Helped by Bainbridge Public Safety Investigator Christopher Jordan, they watched in awe as their fingerprints were revealed.
“Alright, you want to use my handcuffs?” Jordan joked to the student whose fingerprints it belonged to. “You’re going to jail.”
Jordan shared a number of other ways he uses science to track down and arrest suspects, like tracing the source of a tennis shoe imprint. It was just one of the five tables set up to showcase the different career areas in the S.T.E.A.M. (Science, Technology, Engineering, Arts, Mathematics) fields to students Friday at the Decatur County Coliseum.

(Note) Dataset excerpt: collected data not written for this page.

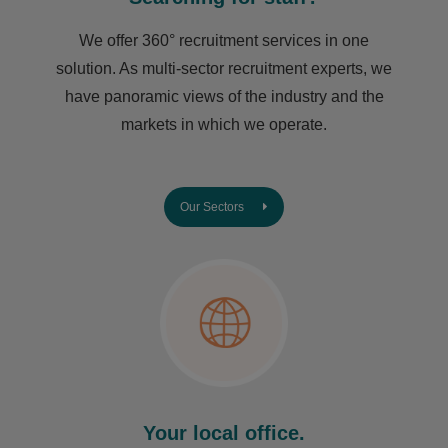
We offer 360° recruitment services in one
solution. As multi-sector recruitment experts, we
have ​panoramic views of the industry and the
markets in which we operate.
Our Sectors
Your local office.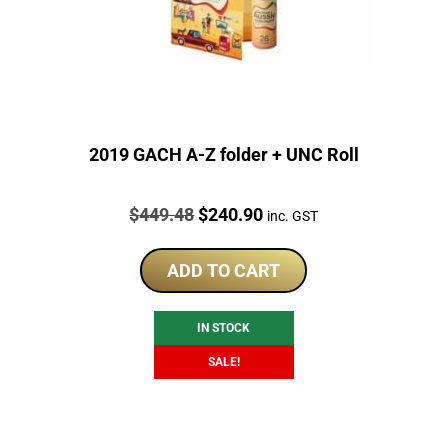
2019 GACH A-Z folder + UNC Roll
Price:
Original
Current
$
449.48
$
240.90
inc. GST
price
price
was:
is:
ADD TO CART
$449.48.
$240.90.
IN STOCK
SALE!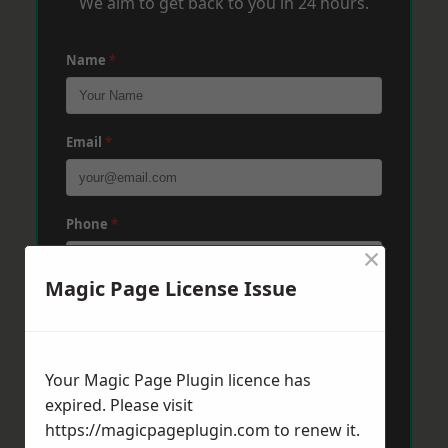
We aim to get back to you in 24 hours.
Name
*
Email
*
Phone
*
×
Magic Page License Issue
Post Code
*
Your Magic Page Plugin licence has
Message
*
expired. Please visit
https://magicpageplugin.com
to renew it.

Sponsored by 1 On 1 Mentoring, a program that seeks to encourage, motivate and educate middle schoolers with positive adult volunteers in the Bainbridge community, the roomful of students moved from table to table to learn about what a career in those fields was like. Community members who worked in the S.T.E.A.M. areas led each discussion with hands-on activities.
“The Georgia Department of Education aims to implement more real world application and STEAM into classrooms,” said 1 On 1 Mentoring Director Alesia Brinson. “It was the goal of 1 On 1 Mentoring to expose students to future STEAM career opportunities. Our hope is that by doing so, students will have a different approach to their studies and a brighter outlook for their futures.”
Vonda Hubbard, CTAE Director and assistant principal at Bainbridge High School, spoke to students about technology. Her table was covered in electronic devices, including multiple different laptops, tablets and smart devices. Thomas Brinson, an aircraft systems integration engineer, worked with students around the engineering table and Mike Albritton had the kids crowding around a mathematics display. Valorie Brinson, a graphics and multimedia lead consultant, had stacks of magazines and pamphlets for students to flip through and discuss.
“When you live in a small town and you’re a student in school, you don’t necessarily have the opportunities to see the applications of what you’re learning,” said retired educator Suzi Bonifay, who was volunteering at the program. “This is a way to take people in our own community, help them see the relevance of what they’re doing. We live in a world of technology. If you are looking at where job openings are in the future, they are in the sciences, they are in technology, engineering, the arts and then again in mathematics.”
Bonifay emphasized the importance of hands-on learning in engaging young minds.
“Kids want to get their hands on it,” said Bonifay. “If you can get them hooked, they will do anything that you ask. But if they don’t see the relevance—if you don’t engage them—it won’t work as well.”
The goal is to expose kids to as many career areas as possible, helping them discover a profession they are interested in pursuing—or the opposite, cluing them in on a field they don’t enjoy. The latter can save a lot of time for students moving forward, said Bonifay.
“To know what you don’t want to do is wonderful,” said Bonifay. “I think this is a great opportunity.”